▶ _Brief_
Your answer is the lines below, exactly, from the one that contains "551 526 610" through the one that contains "199 63 1588", both included.

▶ _Supplied material_
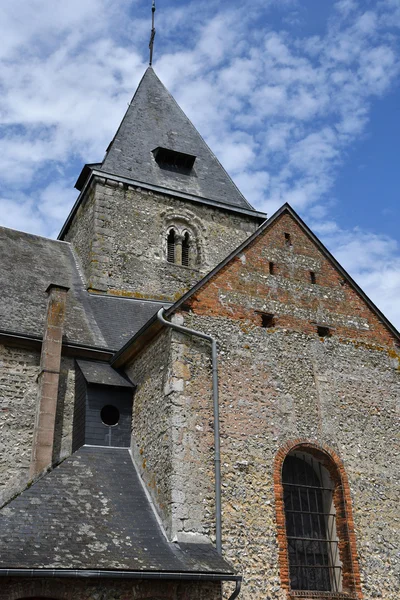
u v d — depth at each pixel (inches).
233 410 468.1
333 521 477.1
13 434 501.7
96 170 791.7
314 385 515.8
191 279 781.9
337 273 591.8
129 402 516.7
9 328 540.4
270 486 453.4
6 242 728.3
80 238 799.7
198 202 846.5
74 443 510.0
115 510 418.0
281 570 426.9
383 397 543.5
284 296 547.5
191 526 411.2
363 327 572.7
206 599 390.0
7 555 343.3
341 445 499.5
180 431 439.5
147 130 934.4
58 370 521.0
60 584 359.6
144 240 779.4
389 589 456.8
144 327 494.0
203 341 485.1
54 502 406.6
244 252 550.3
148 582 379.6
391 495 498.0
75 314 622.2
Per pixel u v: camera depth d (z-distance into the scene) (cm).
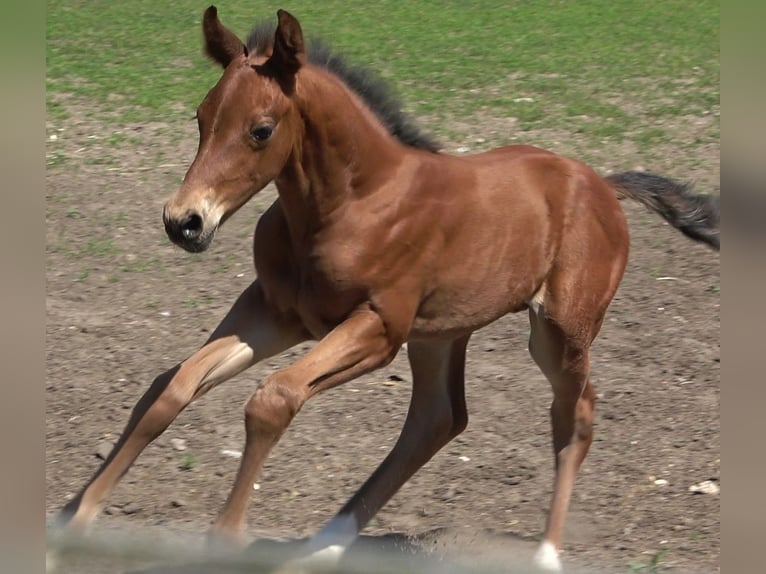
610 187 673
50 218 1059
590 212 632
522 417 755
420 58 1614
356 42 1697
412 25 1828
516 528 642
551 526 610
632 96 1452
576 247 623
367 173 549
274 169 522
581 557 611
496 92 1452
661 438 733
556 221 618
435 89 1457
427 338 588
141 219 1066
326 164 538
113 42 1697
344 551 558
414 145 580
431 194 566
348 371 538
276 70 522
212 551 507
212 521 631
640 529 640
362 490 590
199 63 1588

--

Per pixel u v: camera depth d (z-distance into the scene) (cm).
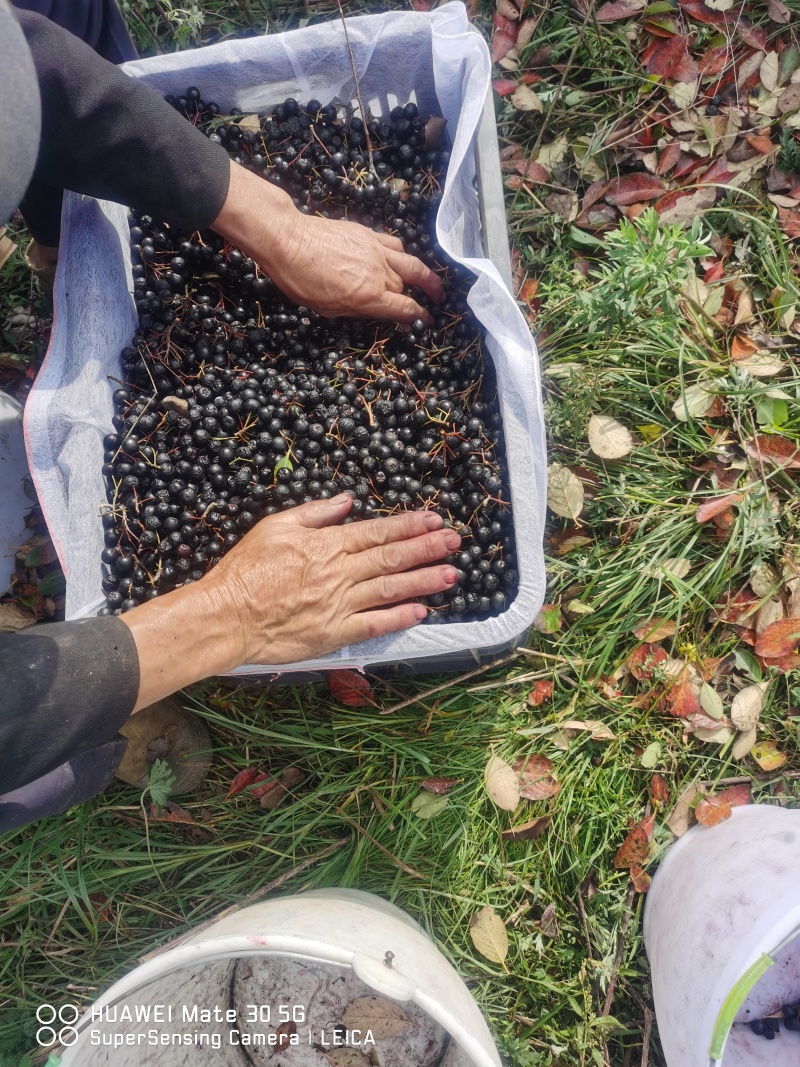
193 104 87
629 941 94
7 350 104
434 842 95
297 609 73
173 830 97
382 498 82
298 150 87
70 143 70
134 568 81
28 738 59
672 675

▶ _Result of this exercise_
551 526 610
632 96 1452
576 247 623
367 173 549
274 169 522
581 557 611
496 92 1452
661 438 733
556 221 618
435 89 1457
427 338 588
141 219 1066
326 164 538
113 42 1697
344 551 558
414 145 580
431 194 566
348 371 538
276 70 522
212 551 507
212 521 631
640 529 640
362 490 590
199 63 1588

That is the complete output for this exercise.